Con la sentenza in esame, la Cassazione si è pronunciata in tema responsabilità per attività di direzione e coordinamento, esprimendo il principio secondo cui il terzo comma dell’art. 2497 c.c. (per cui “Il socio ed il creditore sociale possono agire contro la società o l’ente che esercita l’attività di direzione e coordinamento, solo se non sono stati soddisfatti dalla società soggetta alla attività di direzione e coordinamento”) non prevede una responsabilità della holding debitrice sussidiaria e aggiuntiva rispetto a quella prevista dal primo comma (per cui “Le società o gli enti che, esercitando attività di direzione e coordinamento di società agiscono nell’interesse imprenditoriale proprio o altrui in violazione dei principi di corretta gestione societaria e imprenditoriale delle società medesime, sono direttamente responsabili nei confronti dei soci di queste per il pregiudizio arrecato alla redditività ed al valore della partecipazione sociale, nonché nei confronti dei creditori sociali per la lesione cagionata all’integrità del patrimonio della società [… Omissis …]”).
Piuttosto, il terzo comma della predetta norma deve essere interpretato nel senso di una condizione di ammissibilità dell’azione di responsabilità da attività di direzione e coordinamento della holding verso i creditori della società eterodiretta.
A sostegno di ciò, la Suprema Corte ha richiamato il dato letterale sia del terzo comma che del quarto comma della norma in questione. Quest’ultimo, in caso di fallimento della società eterodiretta, attribuisce infatti al curatore della società la legittimazione dell’azione spettante ai creditori, mettendone in luce il carattere di azione c.d. di massa, carattere proprio della azione risarcitoria per la lesione prodotta al patrimonio della società fallita, e non della distinta azione spettante ai singoli ex art. 2449 c.c..
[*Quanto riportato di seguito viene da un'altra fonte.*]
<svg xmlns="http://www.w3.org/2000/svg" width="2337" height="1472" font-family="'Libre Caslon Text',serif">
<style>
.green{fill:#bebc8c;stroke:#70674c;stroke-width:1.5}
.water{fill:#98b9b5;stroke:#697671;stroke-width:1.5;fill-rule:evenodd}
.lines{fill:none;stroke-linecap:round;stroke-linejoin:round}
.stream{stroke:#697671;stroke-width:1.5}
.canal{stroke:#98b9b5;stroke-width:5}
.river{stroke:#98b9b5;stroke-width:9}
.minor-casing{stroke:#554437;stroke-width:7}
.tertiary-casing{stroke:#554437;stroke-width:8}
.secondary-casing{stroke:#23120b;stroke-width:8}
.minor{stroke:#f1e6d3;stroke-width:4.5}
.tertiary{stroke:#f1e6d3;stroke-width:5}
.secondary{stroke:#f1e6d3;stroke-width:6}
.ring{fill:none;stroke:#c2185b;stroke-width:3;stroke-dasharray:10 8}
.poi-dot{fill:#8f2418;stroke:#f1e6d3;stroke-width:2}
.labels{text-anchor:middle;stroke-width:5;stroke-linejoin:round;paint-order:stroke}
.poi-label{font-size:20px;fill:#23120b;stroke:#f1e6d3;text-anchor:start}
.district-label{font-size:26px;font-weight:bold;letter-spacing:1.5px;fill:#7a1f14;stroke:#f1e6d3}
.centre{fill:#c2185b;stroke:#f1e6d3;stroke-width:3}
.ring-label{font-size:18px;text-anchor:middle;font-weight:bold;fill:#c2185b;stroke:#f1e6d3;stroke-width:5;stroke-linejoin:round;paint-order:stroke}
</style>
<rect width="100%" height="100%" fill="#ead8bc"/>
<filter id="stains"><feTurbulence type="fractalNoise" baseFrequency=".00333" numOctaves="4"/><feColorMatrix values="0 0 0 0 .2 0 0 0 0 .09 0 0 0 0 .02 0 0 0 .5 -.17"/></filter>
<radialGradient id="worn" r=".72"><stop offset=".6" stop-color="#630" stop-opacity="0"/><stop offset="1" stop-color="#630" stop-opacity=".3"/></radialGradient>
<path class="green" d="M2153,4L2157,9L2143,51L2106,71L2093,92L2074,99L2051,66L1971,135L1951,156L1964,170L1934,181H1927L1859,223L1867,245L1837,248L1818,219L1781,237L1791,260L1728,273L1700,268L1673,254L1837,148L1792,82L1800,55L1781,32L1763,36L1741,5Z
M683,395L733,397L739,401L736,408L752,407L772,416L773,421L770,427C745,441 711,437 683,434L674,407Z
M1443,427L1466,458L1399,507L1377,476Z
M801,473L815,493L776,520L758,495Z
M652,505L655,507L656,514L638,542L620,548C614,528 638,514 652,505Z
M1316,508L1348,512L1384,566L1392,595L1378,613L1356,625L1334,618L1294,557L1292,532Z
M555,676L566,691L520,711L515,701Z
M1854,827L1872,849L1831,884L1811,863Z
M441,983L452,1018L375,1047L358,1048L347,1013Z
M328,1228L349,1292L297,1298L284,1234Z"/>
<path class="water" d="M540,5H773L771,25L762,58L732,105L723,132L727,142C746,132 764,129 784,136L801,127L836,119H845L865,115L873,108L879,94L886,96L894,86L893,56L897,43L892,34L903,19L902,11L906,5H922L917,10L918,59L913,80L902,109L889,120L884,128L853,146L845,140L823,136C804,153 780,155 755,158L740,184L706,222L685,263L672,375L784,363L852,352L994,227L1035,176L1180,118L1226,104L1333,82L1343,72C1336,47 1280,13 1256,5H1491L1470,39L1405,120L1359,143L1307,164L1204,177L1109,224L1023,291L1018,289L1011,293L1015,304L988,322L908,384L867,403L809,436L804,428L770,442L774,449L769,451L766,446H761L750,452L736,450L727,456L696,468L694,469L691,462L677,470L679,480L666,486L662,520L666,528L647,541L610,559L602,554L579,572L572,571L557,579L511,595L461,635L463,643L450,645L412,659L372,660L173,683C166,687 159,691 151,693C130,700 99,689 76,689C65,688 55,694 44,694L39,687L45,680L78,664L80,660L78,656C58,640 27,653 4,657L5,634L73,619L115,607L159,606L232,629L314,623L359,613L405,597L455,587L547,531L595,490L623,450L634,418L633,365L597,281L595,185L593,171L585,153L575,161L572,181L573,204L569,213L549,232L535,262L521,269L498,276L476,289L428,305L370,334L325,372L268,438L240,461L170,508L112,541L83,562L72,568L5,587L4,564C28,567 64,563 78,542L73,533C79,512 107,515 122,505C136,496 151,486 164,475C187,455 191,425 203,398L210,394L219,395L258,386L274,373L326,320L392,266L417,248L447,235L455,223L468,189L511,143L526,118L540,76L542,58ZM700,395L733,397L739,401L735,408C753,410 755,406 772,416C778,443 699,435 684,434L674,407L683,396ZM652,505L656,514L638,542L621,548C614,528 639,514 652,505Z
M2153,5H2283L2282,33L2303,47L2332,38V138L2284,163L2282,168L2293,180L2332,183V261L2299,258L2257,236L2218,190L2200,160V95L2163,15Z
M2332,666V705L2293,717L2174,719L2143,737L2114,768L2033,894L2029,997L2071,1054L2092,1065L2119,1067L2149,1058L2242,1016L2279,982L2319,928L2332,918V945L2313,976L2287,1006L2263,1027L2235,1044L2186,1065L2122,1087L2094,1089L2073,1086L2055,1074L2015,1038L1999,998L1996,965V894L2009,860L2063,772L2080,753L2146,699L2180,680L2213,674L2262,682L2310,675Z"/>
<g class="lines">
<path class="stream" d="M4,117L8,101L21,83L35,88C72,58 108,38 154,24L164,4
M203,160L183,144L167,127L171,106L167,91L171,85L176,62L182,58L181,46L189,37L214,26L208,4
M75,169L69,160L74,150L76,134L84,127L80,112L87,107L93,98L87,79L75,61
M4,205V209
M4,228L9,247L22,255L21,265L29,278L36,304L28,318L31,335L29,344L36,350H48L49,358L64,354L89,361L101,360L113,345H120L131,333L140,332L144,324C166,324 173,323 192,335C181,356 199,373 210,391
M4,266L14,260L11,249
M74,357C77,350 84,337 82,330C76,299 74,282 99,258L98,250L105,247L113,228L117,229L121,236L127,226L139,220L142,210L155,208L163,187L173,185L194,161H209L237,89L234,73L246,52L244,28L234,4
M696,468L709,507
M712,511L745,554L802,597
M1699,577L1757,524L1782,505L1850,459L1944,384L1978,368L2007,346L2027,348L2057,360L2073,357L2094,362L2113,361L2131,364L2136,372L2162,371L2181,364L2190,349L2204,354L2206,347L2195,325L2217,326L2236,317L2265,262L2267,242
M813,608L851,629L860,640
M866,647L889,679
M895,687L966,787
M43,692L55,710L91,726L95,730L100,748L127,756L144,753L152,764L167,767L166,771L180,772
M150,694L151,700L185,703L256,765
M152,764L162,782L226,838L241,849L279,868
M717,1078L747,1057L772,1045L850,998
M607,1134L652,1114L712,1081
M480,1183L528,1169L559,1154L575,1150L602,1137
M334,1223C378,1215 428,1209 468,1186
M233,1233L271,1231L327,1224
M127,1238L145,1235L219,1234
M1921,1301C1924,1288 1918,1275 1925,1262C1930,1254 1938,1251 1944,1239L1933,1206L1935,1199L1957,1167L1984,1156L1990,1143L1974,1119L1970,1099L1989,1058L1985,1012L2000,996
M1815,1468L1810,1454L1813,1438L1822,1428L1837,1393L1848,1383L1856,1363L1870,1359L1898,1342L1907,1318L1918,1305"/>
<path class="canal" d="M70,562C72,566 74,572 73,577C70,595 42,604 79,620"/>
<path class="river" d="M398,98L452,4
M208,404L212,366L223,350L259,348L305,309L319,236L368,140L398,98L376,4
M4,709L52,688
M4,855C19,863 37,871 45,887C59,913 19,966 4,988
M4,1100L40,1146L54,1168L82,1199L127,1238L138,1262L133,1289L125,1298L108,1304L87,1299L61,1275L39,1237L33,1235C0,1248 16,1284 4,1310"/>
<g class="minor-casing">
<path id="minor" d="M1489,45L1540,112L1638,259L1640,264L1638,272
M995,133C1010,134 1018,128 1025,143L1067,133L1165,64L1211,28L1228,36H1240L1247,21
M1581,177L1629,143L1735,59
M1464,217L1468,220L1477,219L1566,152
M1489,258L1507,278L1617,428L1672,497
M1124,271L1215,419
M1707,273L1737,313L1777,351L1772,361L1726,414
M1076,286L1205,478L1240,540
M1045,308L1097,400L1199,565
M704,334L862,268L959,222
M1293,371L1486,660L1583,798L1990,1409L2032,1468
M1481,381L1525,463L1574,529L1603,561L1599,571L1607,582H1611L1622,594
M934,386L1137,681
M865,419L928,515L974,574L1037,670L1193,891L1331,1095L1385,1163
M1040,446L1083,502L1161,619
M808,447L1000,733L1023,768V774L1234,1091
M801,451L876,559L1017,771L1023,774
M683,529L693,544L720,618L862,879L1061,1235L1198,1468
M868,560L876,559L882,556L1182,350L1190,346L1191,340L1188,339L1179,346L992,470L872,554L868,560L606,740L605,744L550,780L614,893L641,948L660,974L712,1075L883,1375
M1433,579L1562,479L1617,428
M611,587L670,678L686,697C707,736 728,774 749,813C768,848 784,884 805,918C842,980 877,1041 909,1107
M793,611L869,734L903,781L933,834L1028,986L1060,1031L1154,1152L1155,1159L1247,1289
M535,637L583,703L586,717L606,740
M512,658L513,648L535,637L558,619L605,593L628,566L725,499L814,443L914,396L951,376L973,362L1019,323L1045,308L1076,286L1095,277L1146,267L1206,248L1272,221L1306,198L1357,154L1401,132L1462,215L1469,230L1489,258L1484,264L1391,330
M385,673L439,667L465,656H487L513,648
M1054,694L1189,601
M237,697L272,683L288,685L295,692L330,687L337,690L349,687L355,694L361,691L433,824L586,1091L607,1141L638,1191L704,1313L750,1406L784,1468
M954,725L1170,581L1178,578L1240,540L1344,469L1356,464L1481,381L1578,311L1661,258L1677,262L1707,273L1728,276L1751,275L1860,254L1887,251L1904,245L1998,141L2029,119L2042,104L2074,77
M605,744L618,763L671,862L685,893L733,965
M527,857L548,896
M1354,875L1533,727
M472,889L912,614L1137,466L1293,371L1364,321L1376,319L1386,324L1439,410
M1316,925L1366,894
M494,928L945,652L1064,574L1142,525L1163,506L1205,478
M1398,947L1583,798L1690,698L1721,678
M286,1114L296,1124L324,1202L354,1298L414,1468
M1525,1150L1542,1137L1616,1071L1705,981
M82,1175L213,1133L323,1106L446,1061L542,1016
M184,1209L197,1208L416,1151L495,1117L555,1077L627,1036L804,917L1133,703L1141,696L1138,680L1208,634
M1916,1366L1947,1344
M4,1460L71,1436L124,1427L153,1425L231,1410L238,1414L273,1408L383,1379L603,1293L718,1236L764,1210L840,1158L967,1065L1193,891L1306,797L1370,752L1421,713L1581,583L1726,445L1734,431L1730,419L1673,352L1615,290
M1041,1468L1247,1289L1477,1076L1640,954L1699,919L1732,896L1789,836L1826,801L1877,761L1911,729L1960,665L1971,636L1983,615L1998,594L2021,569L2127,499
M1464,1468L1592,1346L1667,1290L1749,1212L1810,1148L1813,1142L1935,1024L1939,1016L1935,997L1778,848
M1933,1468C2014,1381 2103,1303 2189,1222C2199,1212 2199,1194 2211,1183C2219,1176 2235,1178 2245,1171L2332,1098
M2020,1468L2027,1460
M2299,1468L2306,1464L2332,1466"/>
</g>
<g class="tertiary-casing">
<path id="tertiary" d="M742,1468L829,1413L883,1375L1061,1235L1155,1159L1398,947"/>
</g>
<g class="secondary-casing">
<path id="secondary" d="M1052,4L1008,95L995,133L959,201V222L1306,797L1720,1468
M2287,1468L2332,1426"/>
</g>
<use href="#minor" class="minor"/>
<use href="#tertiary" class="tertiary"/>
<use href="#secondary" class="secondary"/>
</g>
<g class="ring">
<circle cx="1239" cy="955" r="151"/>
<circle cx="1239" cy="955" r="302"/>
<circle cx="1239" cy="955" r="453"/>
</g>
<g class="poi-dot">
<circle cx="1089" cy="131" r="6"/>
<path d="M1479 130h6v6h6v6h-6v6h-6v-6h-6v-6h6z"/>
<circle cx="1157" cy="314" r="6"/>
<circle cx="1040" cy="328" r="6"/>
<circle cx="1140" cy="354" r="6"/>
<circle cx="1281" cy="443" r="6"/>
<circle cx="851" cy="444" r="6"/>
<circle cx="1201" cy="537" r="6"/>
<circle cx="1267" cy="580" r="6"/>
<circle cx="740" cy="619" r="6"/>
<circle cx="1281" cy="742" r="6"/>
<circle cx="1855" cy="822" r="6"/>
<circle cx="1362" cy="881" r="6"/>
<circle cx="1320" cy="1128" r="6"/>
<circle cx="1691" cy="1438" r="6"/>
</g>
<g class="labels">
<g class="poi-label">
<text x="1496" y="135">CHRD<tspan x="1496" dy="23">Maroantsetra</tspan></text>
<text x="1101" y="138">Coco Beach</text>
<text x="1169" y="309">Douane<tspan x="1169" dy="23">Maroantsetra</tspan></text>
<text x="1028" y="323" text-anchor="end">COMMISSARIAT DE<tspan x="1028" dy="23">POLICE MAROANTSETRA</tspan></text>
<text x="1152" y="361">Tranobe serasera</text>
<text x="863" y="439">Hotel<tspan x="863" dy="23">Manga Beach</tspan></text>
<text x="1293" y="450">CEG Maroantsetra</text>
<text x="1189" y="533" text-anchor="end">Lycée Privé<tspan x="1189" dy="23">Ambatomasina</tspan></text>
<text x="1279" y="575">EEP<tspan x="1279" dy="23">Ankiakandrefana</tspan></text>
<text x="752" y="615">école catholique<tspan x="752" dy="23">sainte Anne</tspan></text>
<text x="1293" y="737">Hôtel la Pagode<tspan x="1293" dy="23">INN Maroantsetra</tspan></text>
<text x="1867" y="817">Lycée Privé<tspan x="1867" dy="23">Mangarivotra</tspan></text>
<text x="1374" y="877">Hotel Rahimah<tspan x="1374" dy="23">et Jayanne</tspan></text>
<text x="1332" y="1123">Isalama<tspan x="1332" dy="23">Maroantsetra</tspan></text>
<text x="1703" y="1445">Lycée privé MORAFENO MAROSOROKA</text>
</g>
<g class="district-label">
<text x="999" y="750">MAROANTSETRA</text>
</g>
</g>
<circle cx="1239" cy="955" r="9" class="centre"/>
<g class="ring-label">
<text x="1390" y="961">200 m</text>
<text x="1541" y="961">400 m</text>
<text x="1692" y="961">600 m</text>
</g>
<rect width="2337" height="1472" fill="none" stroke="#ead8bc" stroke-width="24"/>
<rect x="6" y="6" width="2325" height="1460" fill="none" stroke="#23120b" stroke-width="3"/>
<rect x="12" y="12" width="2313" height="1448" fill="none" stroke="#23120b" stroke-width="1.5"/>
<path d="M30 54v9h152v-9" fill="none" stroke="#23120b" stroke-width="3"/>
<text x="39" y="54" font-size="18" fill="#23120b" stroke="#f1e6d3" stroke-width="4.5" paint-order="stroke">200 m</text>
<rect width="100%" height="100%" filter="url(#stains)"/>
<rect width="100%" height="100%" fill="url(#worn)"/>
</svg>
Nemmeno il richiamo al collegamento negoziale tra contratti della società all’interno di un gruppo rileva al fine di giungere ad una conclusione di segno opposto, posto che tale collegamento non può comportare il superamento del principio – frutto dell’applicazione del più generale principio che prevede la piena autonomia patrimoniale della società di capitali rispetto ai socie della stessa – della piena e perfetta autonomia giuridica e patrimoniale delle singole società facenti parte di un gruppo.
Ed invero, da tale principio discende che non possono imputarsi alla capogruppo atti che siano direttamente riferibili alle società partecipate, ancorché voluti e coordinati dalla capogruppo.